If I'm looking for a fighter I have quite a few choices here but #6 jumps out as a potentially interesting one. His (or her, of course) Int is what's making him a fighter. He's nothing much to look at physically; a little bit weedy in fact, and he's not clever but he's fast as lightning, good-looking and charismatic in some way. Here's what that gives me:

Gerald the Slow (4th level fighter, NE)
Gerald is an anti-hero. Slow of wit but quick of limb, he takes what he wants often in outbursts of violence that take others by surprise. Good looking and arrogant he is rarely without a doxie on one arm and a toady on the other. Any attempt to engage him in mocking word-play is an invitation to a slit throat. Gerald hangs around in seedy inns and is occasionally encountered  along with his gang of misfits by battered parties returning from some underworld setting. Gerald's MO is to follow such a party when it emerges from some underground entrance in an attempt to gage its strength. A weak party will be attacked without parley by missile fire and poison with the intent of wiping it out completely; a strong party will never know Gerald and co. were there. His wisdom, however, is such that he has had a few close calls over the years. But as yet his luck has held.

And into the stack of NPC index cards goes Gerald the Slow.

Obviously, not all NPCs can be quite as quirky as a STR 9 fighter but Method IV certainly means that penalties for low scores are something to be considered whereas in Method I we always have the phenomenon of the "dump stat" where a poor score can be shoved away so that it has minimal effect.

For example, #10 above is a good cleric stat block - high hit point bonus, a damage bonus, and two bonus spells but a hefty 3 point penalty to AC. The presence of #11 probably means that a player looking for a cleric would take that instead despite the lack of hit point bonus but I think the choices this method gives are more interesting. Additionally, a player with no idea, or no strong idea, of what to play can scan down the list for inspiration in a way that Method I is not conducive to (and still less the various point-buy systems).

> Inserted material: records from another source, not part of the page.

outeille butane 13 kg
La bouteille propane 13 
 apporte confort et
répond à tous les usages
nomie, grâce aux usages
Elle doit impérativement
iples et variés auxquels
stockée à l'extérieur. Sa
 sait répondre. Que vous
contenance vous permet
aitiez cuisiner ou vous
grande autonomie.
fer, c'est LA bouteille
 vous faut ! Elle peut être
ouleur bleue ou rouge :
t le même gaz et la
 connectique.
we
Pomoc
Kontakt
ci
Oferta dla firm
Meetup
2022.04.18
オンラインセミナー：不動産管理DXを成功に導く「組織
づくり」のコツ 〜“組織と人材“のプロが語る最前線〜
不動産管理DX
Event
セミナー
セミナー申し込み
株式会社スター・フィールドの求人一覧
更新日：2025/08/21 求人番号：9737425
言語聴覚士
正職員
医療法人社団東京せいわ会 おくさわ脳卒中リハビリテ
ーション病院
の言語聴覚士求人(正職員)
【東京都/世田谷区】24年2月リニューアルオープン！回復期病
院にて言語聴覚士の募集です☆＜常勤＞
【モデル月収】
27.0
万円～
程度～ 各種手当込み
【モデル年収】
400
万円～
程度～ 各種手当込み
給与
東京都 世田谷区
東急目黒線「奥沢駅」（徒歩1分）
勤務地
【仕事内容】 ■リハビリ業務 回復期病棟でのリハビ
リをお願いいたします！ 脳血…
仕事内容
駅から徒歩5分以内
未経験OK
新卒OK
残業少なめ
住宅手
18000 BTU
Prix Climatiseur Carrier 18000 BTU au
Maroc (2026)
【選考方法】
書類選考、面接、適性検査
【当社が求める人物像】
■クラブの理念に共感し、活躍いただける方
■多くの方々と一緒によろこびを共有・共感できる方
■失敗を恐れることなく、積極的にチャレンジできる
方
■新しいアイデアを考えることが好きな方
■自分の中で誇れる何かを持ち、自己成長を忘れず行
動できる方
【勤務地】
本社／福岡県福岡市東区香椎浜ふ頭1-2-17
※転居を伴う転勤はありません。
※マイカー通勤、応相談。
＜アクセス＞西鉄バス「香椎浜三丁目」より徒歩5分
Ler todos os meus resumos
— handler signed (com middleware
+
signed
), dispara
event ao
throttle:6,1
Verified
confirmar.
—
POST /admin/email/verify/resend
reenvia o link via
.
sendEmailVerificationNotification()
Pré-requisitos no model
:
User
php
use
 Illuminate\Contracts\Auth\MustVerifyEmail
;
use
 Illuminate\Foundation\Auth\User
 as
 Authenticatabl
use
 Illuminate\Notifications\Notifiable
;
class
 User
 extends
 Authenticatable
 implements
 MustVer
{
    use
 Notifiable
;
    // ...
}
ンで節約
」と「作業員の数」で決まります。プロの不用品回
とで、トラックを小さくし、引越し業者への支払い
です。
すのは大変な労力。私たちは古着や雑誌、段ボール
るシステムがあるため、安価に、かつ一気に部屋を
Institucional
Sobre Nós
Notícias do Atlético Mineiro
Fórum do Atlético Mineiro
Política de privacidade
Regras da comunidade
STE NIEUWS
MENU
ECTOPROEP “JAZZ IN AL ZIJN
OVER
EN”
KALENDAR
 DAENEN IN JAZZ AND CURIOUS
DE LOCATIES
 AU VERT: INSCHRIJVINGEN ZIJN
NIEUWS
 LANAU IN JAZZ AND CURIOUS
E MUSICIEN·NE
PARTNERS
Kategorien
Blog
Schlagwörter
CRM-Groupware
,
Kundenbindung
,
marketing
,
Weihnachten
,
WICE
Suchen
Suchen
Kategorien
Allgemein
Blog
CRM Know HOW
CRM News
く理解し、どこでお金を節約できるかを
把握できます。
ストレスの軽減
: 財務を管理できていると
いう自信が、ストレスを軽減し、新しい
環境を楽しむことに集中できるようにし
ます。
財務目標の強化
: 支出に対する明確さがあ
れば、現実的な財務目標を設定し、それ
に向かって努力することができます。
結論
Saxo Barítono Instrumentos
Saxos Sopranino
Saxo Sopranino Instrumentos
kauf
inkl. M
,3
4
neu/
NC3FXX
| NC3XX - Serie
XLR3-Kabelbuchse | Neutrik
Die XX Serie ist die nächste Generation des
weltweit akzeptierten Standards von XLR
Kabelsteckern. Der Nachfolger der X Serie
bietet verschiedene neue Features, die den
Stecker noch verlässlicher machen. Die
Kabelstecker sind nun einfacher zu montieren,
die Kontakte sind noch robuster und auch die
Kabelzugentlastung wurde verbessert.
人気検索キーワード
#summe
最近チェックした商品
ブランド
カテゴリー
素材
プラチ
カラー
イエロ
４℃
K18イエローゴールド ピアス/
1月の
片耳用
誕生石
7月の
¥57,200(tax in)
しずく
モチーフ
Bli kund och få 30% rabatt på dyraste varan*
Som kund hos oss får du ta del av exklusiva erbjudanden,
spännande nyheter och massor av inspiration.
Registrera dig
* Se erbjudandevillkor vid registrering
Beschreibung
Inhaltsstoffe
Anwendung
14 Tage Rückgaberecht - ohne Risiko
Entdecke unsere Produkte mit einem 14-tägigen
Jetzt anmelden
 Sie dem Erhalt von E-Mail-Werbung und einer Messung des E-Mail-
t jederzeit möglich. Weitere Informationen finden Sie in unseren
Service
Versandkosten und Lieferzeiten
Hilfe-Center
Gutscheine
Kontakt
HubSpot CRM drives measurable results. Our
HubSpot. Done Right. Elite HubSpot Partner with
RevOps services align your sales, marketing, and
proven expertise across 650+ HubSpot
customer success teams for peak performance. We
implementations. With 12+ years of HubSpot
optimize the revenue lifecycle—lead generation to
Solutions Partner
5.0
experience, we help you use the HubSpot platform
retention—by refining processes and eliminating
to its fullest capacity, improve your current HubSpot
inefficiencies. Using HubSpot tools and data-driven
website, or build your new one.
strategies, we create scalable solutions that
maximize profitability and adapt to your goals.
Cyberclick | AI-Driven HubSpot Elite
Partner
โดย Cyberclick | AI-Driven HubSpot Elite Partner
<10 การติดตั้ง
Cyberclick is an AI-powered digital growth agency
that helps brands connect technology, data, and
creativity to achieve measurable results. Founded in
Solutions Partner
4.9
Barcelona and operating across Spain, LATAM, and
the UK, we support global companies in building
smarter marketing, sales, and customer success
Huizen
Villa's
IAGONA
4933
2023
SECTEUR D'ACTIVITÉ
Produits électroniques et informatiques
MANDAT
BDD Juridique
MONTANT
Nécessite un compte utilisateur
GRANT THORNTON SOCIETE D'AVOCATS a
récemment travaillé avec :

Perhaps Gerald the Slow is something a player might like to have a go at when they see it presented on a sheet when they would never have thought of playing an 18 Dex, 9 STR fighter, or the strong, smart but implusive, charismatic magic user on line #2.

Now that computers can generate lists of stats in an instant there's really no need to avoid Methods II to IV, so why not give them a try?